The novel coronavirus SARS-CoV-2 and its rapid spread have established a pandemic of global proportions over the course of the first months of 2020. High fatality rates detected in the first affected regions are expected to be even higher in countries with an older population, low-income, or lack of suitable healthcare facilities . In the absence of a viable vaccine, so far, the spreading of the disease due to the SARS-CoV-2 virus has been countered in many countries with countermeasures that attempt to suppress epidemic growth, thus avoiding to overwhelm the healthcare system with an unmanageable number of patients. The reduction of contagion is achieved through a set of increasingly severe measures that limit personal freedom and entail strong socio-economic drawbacks, going well beyond mass gathering prohibition and case isolation. Social distancing rules, including school and university closure, household quarantine, internal and cross-border mobility constraints, and selective closure of non-essential productive and commercial activities, have brought many countries to complete lockdown .

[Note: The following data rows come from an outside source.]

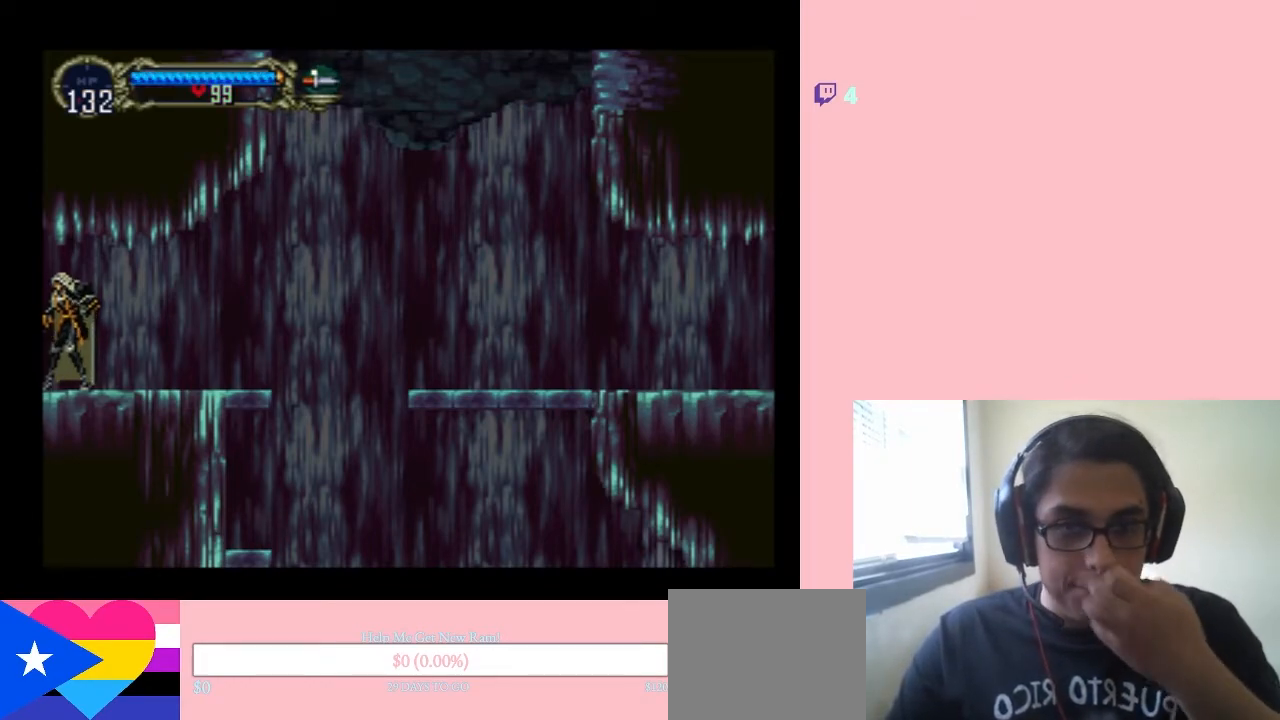
{"buttons": ["DPAD_LEFT"], "left_stick": "center", "right_stick": "center", "events": [[150, "DPAD_LEFT", "down"]]}
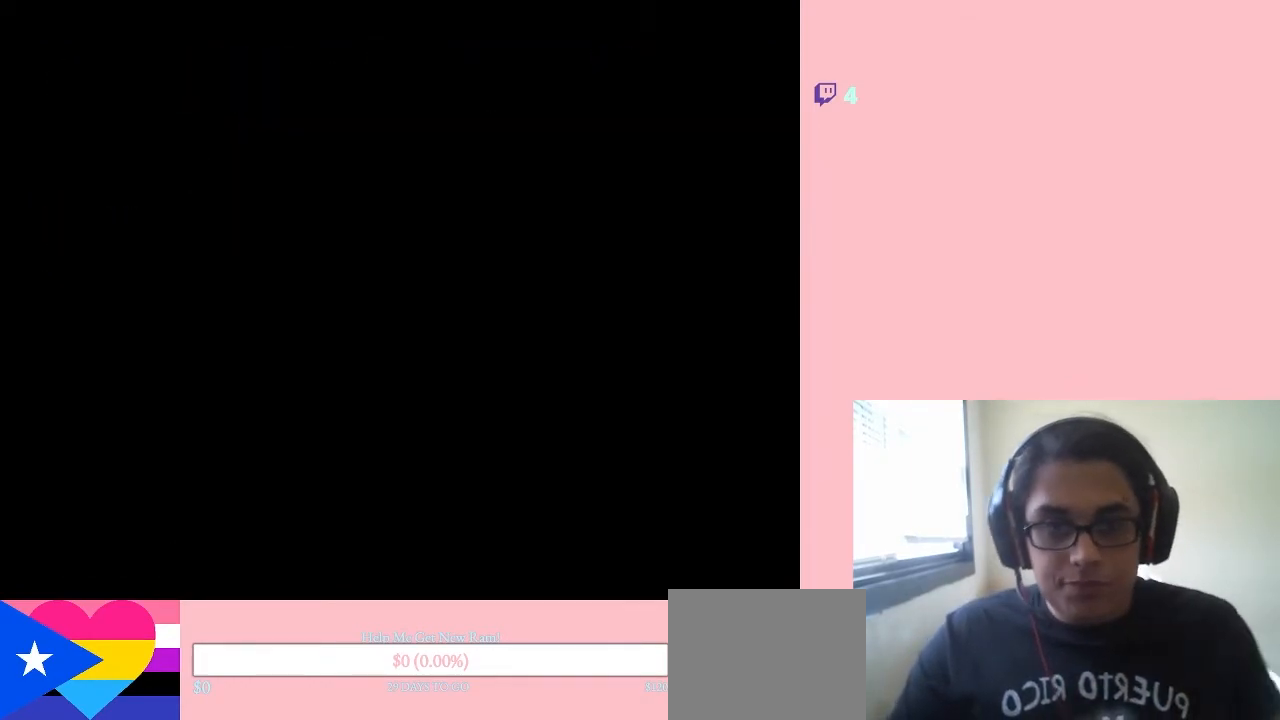
{"buttons": ["DPAD_LEFT"], "left_stick": "center", "right_stick": "center", "events": []}
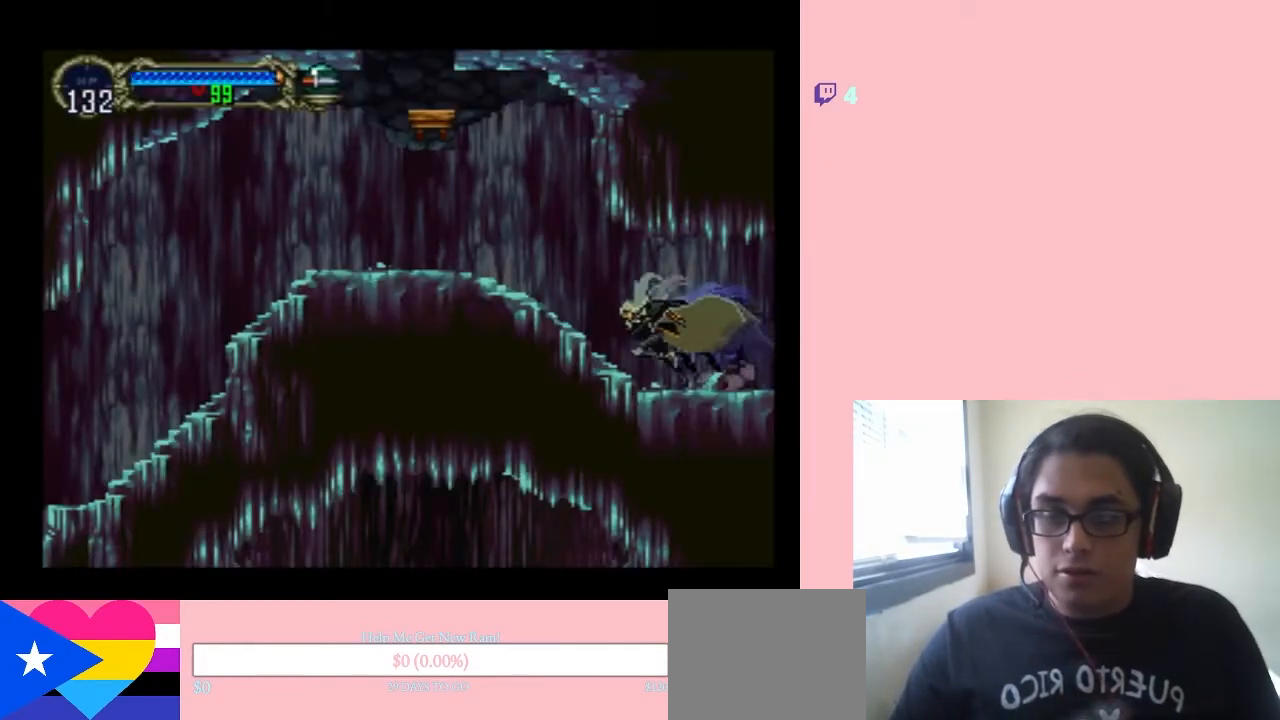
{"buttons": ["B", "DPAD_LEFT"], "left_stick": "center", "right_stick": "center", "events": [[200, "B", "down"]]}
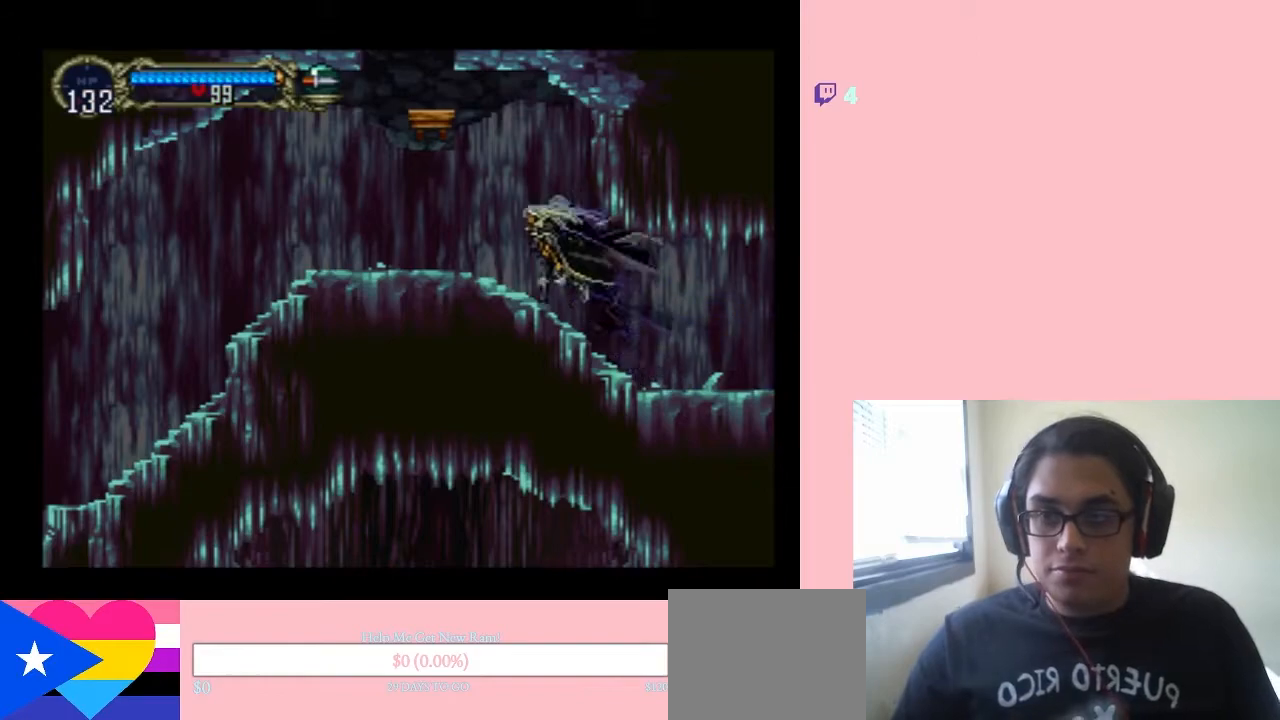
{"buttons": ["B", "DPAD_LEFT"], "left_stick": "center", "right_stick": "center", "events": [[117, "B", "up"], [250, "B", "down"]]}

All these approaches require quick adoption and strict enforcement, in order to effectively curb virus spread in the short term. As observed in the 1918 pandemic, there is a strong correlation between excess mortality and earliness of containment measures. Containment interventions that are introduced too late or lifted too early were shown to have very limited effect .
In the long term, governments are required to trade off the adoption of dramatic full lockdown measures with more lax interventions. For instance, progressively adopting temporary small-scale contagion suppression actions that aim at keeping the virus’ reproduction number, , at a level that does not exceed the healthcare system’s capacity. Adaptive adoption of these kinds of containment policies at a regional level is expected to be effective even if enforced for shorter periods of time .
The triggering of circumscribed quarantine measures can be directed through the widespread adoption of technological tools that allow tracing contacts and interactions with known cases of contagion . Mobile apps running on personal smartphones are especially attractive as solutions because they enable immediate deployment on existing hardware and a quick response . Several approaches of this kind have been proposed over the course of the last weeks, giving raise to a growing debate around privacy implications and potential risks of mass surveillance and stigmatization [6, 7], that have prompted authorities to provide recommendations and guidelines , and big players to develop ad hoc cross-platform protocols .
In this paper, we suggest that these contact tracing tools should be designed to support end-user empowerment, as opposed to mass surveillance, granting citizens more data, awareness, and control, as envisioned by Nanni et al. . In Section 2, we outline the basic requirements and the founding principles on which they should be based. In Section 3, we present a location/contact tracing solution, composed of a mobile app and a distributed query system, designed to meet these critical requirements. The proposed system allows individuals to keep track of movements and contacts on their own private devices and to use local traces to select relevant notifications and alerts from health authorities, thus completely eschewing, by design, any risk of surveillance.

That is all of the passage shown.